Le prix cinématographique de Rome 2019 décerné au réalisateur algérien Rachid Benhadj

Rachid Benhadj Matarès
Rachid Benhadj (à gauche). D. R.

La troisième édition du prix cinématographique de Rome, organisé par le Comité italien des réfugiés, a été décerné hier au metteur en scène algérien Rachid Benhadj, pour son dernier film, Matarès, dont une brève présentation a été projetée en l’occasion, devant une brochette d’invités de marque et dans le décor féerique du Club nautique de Rome.

Ce prix, Ambassadeur d’Humanité pour l’année 2019, récompense ainsi l’action de Rachid Benhadj qui, depuis des décennies, oriente son œuvre artistique dans le sens de ponts d’union et de proximité entre les peuples de Méditerranée et bien au-delà.

Le film, qui fut longuement salué par un public de connaisseurs, raconte l’histoire touchante de Mona, une petite fille ivoirienne qui fuit son pays avec sa mère, pour rejoindre son père installé en Italie. Entre l’enfer de la Côte d’Ivoire et la terre promise, l’Italie, Mona doit passer par l’Algérie et y gagner l’argent nécessaire pour pouvoir payer le passeur qui lui permettra d’arriver à destination. Et elle le fait en vendant des fleurs à Matarès, une ville côtière algérienne, célèbre pour ses vestiges romains. Mona y fait la connaissance de Saïd, un petit garçon algérien, qui vend lui aussi des fleurs, pour venir en aide à ses parents démunis. La pureté de leur âme et l’insouciance de leur jeune âge en fait très vite des amis qui, jour après jours, apprennent à contourner les aléas de la vie et des risques du contexte cruel et cynique qui les entoure.

Un membre du jury, nous dit qu’il a été littéralement sous le charme de cette brève «carte postale», racontant un pays, si proche et si riche en histoire et en culture. «La description riche et détaillée faite par les deux jeunes protagonistes, le long du film, m’a donné envie de découvrir votre pays, de connaître son peuple et de participer à la réussite de cet élan de solidarité voulu par Rachid Benhadj, qui ne manquera pas de rapprocher un peu plus nos peuples et nos pays», nous a-t-il confié.

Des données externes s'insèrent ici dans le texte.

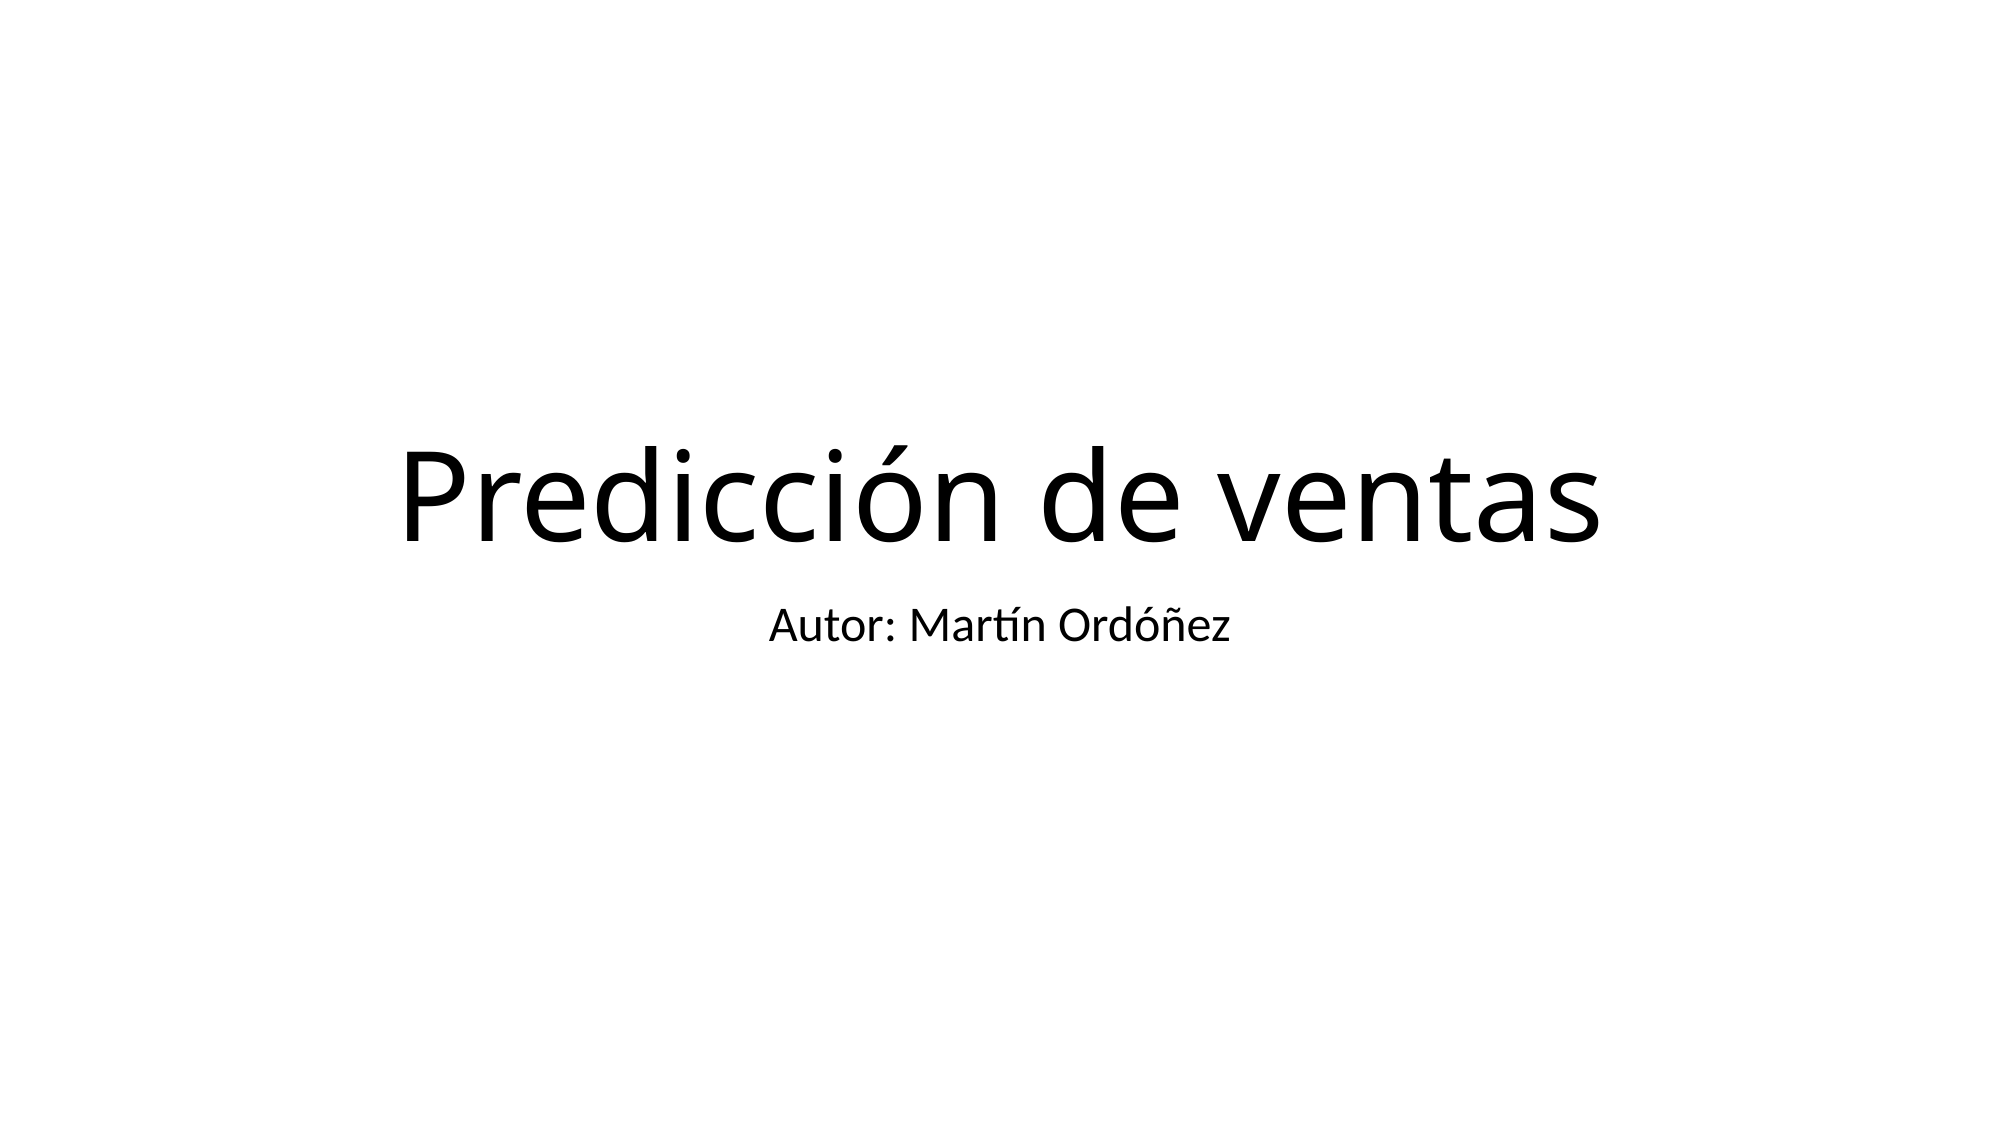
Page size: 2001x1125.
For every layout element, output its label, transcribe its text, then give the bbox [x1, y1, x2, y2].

subtitle Autor: Martín Ordóñez [249, 590, 1750, 863]
title Predicción de ventas [249, 184, 1750, 576]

Quant au principal intéressé, il nous dit que «le voyage qu’il a entamé depuis ses débuts tourne autour de cette constante, rappelée par ce film, à savoir que malgré nos couleurs, nos religions et nos continents différents, le cinéma maintient intact son lot de rêves et d’illusions magiques et reste un très beau moyen de communication et d’entraide entre les mondes. C’est, du reste, le sens premier de ce film et de mon œuvre pour mon pays l’Algérie et je reste persuadé qu’avec le concours de tous et grâce à ce genre de films, à commencer par les opérateurs nationaux et italiens, nous pourrons créer un marché cinématographique dynamique dans la distribution et dans la production, qui sache mettre en valeur l’aspect enrichissant du contact entre nos peuples et l’apport de cette interpénétration culturelle à notre civilisation commune».

Complimenti Rachid!

M. R.

Commentaires

    Zombretto
    25 septembre 2019 - 16 h 34 min

    Je n’ai pas vu le film, mais j’admire le réalisateur pour au moins une chose, celle de l’originalité. Depuis plusieurs décennies, nous ne voyons presque rien d’autre que des films à l’emporte-pièce. Emporte-pièce hollywoodien de gangs, violence, sexe et personnages célèbres ou aspirant à la célébrité. Emporte-pièce français insipide imitant l’emporte-pièce de Hollywood ou bien celui analysant à mort la relation entre un homme et une femme, de quoi vous tuer d’ennui.
    N’ayant pas vu le film, je ne sais pas comment Rachid Benhadj a mené la tâche au bout, mais en tout cas la situation et les protagonistes sont originaux et intéressants.